As part of a sweeping reorganization, the British Army plans to cut its fleet of Challenger 2 tanks from 227 vehicles to just 148. The remaining tanks will fill out two heavy brigades that will form the steely core of one of just two fighting divisions that army will be able to field in coming years.
The good news is that London plans to spend hundreds of millions of dollars upgrading the tanks to the Challenger 3 standard with a new turret holding a new and more powerful main gun.
The bad news is that a force of just 148 tanks leaves nothing in reserve. After the reorganization is complete, the British Army’s armored brigades will be a “use-once resource,” according to Stuart Crawford, a retired army colonel and 20-year veteran of the Royal Tank Regiment.
“When I joined my regiment in 1980, the British Army of the Rhine alone had 900 tanks,” Crawford wrote in U.K. Defense Journal. “Now we will have roughly one-sixth of that number. It’s far too few, and indicative I’m afraid of the decline of our land forces over successive defense reviews. How are the mighty fallen!”
That the army gets to keep any of its tanks actually comes as a surprise to some. There were rumors ahead of the mid-March pronouncements from London that the defense ministry might eliminate all of the Challenger 2s in order to save money and transition the army to a medium-weight force.
Instead, the current defense review reduces heavy brigades from three to two, cancels upgrades to 1980s-vintage Warrior fighting vehicles and continues plans to introduce new wheeled and tracked armored personnel carriers in order to refresh the lower echelons of two deployable divisions.

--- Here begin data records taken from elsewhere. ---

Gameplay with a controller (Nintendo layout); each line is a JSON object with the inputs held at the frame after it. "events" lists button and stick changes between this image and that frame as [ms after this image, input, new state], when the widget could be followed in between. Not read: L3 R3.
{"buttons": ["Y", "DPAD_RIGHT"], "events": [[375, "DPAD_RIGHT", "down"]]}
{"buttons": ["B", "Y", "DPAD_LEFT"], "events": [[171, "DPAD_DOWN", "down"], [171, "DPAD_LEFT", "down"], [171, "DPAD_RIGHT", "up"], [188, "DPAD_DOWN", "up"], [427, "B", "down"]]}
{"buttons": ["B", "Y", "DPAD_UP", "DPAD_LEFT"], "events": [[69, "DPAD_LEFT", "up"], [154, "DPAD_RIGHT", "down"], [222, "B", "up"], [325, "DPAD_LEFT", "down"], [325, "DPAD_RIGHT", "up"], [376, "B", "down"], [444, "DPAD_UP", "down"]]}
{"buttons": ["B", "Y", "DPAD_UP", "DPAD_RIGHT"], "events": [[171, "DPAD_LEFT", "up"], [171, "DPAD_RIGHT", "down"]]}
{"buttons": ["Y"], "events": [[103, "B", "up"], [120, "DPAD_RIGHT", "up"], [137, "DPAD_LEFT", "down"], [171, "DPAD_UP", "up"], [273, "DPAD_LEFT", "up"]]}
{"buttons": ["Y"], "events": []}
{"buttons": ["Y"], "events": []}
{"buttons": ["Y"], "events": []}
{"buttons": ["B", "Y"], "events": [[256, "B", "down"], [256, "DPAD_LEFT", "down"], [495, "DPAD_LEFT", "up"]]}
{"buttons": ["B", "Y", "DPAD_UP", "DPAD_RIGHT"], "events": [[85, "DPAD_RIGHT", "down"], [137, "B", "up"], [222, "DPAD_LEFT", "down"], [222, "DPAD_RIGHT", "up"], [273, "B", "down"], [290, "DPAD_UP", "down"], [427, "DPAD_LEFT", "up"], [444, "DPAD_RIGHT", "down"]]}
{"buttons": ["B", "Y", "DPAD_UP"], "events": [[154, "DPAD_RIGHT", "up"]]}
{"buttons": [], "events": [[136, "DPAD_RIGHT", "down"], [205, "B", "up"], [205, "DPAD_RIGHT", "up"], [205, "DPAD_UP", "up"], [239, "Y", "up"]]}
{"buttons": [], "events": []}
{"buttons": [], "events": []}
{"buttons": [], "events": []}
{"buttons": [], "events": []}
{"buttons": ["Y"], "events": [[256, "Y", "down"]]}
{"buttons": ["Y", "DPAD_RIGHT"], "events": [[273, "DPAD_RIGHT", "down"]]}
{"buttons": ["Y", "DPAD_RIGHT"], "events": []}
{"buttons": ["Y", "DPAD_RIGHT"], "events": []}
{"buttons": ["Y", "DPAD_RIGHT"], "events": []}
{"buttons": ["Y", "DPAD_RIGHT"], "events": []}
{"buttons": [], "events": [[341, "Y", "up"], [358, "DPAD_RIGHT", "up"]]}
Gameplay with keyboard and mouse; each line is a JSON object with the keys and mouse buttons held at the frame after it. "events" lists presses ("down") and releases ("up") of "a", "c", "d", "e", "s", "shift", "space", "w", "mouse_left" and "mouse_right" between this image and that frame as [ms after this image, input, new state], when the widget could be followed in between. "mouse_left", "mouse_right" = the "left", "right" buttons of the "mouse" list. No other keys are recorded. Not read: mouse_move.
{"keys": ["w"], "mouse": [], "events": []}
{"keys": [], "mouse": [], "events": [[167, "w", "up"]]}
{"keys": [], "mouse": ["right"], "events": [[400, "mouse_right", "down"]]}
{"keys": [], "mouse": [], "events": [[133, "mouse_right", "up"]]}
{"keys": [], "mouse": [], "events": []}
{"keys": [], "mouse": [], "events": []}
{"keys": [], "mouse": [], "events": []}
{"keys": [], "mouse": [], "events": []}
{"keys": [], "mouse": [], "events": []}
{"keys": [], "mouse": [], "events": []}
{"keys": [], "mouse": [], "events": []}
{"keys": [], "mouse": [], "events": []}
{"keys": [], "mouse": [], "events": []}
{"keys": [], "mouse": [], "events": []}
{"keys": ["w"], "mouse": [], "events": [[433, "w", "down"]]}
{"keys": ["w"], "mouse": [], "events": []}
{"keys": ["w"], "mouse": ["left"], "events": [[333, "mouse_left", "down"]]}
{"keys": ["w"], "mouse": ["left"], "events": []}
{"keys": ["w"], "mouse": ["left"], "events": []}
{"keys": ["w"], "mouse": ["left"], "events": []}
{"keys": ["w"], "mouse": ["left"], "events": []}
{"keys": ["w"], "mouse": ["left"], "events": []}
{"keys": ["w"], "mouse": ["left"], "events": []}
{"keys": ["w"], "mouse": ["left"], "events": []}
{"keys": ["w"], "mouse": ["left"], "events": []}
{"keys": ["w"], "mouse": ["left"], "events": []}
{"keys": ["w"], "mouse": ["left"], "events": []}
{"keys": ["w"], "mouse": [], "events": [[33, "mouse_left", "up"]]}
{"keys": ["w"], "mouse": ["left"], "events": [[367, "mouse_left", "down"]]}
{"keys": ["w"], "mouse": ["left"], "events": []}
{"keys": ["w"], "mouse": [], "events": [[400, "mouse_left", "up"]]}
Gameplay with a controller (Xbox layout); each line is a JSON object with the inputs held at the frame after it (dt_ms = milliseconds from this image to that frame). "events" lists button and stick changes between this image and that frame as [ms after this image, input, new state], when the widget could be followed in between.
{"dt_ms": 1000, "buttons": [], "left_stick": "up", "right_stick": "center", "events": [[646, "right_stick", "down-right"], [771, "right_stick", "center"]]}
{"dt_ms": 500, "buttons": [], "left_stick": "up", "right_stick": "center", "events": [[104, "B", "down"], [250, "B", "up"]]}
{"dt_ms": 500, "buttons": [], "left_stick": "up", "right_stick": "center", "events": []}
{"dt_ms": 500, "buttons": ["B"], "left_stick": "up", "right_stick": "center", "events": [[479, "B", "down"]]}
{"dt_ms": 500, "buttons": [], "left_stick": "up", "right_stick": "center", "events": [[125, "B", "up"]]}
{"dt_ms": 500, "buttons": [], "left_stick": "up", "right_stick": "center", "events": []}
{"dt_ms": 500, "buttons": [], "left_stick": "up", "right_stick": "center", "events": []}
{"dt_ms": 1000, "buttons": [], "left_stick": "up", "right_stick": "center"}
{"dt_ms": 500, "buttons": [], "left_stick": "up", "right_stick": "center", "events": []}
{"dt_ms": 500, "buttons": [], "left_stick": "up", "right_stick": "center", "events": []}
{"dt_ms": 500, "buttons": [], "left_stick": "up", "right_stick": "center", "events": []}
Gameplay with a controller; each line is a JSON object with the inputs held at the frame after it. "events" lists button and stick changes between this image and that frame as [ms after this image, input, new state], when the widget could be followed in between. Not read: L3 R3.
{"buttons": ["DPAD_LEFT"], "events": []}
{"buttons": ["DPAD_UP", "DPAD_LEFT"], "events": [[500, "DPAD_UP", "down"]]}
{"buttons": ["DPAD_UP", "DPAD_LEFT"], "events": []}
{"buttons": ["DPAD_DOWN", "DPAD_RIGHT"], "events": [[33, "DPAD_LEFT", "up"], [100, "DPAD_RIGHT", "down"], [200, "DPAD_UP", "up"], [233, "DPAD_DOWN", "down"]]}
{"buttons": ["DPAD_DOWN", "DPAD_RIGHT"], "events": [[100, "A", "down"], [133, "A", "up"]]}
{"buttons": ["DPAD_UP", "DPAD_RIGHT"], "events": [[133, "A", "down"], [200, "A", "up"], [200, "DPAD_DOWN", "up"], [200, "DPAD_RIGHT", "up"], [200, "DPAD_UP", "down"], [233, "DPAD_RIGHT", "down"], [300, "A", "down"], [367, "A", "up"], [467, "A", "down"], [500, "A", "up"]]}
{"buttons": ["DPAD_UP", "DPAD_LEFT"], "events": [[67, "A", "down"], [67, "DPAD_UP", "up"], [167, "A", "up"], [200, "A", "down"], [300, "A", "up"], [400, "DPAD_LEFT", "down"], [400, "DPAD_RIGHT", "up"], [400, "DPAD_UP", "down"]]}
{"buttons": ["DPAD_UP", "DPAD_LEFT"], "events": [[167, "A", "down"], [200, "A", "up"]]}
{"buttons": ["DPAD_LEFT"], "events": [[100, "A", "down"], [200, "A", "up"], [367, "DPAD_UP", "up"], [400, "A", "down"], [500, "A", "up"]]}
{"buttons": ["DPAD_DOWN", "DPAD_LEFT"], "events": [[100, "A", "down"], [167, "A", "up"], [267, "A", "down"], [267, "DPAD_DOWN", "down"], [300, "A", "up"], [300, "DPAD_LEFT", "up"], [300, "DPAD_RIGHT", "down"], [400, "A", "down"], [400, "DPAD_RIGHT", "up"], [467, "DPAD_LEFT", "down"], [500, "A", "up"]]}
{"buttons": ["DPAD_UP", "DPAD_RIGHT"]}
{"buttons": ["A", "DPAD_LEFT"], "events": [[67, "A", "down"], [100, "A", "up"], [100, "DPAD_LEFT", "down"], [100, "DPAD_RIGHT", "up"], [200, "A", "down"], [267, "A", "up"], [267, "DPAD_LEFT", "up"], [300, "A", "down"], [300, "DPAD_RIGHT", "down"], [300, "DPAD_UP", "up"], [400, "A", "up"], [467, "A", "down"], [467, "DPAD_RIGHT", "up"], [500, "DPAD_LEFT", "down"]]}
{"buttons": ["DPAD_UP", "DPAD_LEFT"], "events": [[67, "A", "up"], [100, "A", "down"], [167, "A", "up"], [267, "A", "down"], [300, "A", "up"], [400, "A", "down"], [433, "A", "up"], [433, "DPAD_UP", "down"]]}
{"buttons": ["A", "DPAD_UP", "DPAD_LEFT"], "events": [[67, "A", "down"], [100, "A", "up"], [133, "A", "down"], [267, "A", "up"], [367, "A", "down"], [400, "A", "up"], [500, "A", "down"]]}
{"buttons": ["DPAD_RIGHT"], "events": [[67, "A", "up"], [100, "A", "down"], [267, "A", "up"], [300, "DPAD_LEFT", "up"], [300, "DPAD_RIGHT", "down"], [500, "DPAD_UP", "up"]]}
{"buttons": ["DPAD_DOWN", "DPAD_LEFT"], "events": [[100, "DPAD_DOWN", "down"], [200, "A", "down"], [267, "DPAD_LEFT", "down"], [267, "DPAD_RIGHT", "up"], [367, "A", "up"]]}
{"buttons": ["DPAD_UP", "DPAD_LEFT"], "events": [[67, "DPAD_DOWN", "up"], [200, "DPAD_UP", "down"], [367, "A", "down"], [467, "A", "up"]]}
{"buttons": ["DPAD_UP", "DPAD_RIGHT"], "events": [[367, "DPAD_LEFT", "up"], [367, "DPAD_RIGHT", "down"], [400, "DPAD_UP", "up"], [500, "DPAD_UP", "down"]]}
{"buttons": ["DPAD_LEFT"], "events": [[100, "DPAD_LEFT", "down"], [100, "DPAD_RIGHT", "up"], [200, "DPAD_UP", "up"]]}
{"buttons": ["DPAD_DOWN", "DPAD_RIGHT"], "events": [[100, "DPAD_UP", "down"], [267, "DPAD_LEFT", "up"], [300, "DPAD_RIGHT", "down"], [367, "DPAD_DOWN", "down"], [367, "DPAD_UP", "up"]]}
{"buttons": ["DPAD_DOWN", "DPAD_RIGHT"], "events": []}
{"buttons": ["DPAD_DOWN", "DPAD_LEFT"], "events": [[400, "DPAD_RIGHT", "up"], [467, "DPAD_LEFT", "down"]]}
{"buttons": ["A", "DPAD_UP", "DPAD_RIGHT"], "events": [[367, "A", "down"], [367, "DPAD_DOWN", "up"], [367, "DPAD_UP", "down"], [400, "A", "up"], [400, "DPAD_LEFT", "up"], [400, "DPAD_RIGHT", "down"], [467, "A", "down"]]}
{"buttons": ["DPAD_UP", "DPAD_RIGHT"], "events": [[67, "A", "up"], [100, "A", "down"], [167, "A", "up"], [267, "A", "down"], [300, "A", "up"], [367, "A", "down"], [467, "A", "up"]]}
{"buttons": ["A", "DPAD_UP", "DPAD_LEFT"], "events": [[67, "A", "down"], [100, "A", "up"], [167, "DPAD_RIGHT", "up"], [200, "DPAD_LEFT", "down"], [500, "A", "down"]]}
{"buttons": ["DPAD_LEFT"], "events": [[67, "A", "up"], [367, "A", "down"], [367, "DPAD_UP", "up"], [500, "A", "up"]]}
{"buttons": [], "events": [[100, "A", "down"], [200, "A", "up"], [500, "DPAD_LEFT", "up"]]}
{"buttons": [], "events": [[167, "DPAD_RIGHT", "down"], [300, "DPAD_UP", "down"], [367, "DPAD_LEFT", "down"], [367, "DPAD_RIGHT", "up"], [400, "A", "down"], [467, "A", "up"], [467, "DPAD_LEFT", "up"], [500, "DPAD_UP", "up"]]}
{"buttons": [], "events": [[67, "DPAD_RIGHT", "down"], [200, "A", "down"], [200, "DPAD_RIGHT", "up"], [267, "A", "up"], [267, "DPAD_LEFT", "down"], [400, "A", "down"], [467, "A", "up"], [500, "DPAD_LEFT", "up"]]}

A long-planned—and long-delayed—effort to upgrade the Challenger 2s will proceed with a budget of around $900 million. Replacing the old tanks’ turrets and adding a NATO-standard, 120-millimeter smoothbore cannon—as opposed to the British tank’s current rifled cannon—transforms a Challenger 2 into a Challenger 3.
Buying German-made Leopard 2A7 tanks might have been a better idea, according to Crawford, but he’s not displeased with the Challenger 3’s specs. The problem, he wrote, is one of capacity.
“What is undoubtedly true is that 150 odd [Challengers] is far too few for a credible deterrent or foe for a peer or near peer enemy,” Crawford explained. “It’s basically three regiments’ worth without reserve, or two with. Or possibly two regiments’ worth at 75 apiece with no reserve.”
“However you look at it, that’s not very many at all, and confirms the sad fact that our armored brigades can only play a bit part in someone else’s military alliance or coalition, as arguably they have had to do for the last 70 years or so.”
Crawford placed the 148-tank force in historical context. In the summer of 1944, British and Canadian tank regiments lost a third of their tanks in just three days.
“It’s difficult to extrapolate this forward to today, of course, but let’s just for argument’s sake assume a likely daily loss of 10 percent of tank strength in any future high-intensity conflict against a peer enemy,” Crawford wrote. “And let’s also presume that an armored unit’s effectiveness and cohesion ends when losses reach about 50 percent of strength—others would say less than this.”
“A rough calculation indicates that the U.K. tank fleet would last about a week but, unlike in 1944, there are no replacement vehicles immediately available.”
“With only 148 tanks in the inventory, it is unsustainable in any combat for more than a few days,” Crawford concluded, “and there is no backup to fill the gaps.”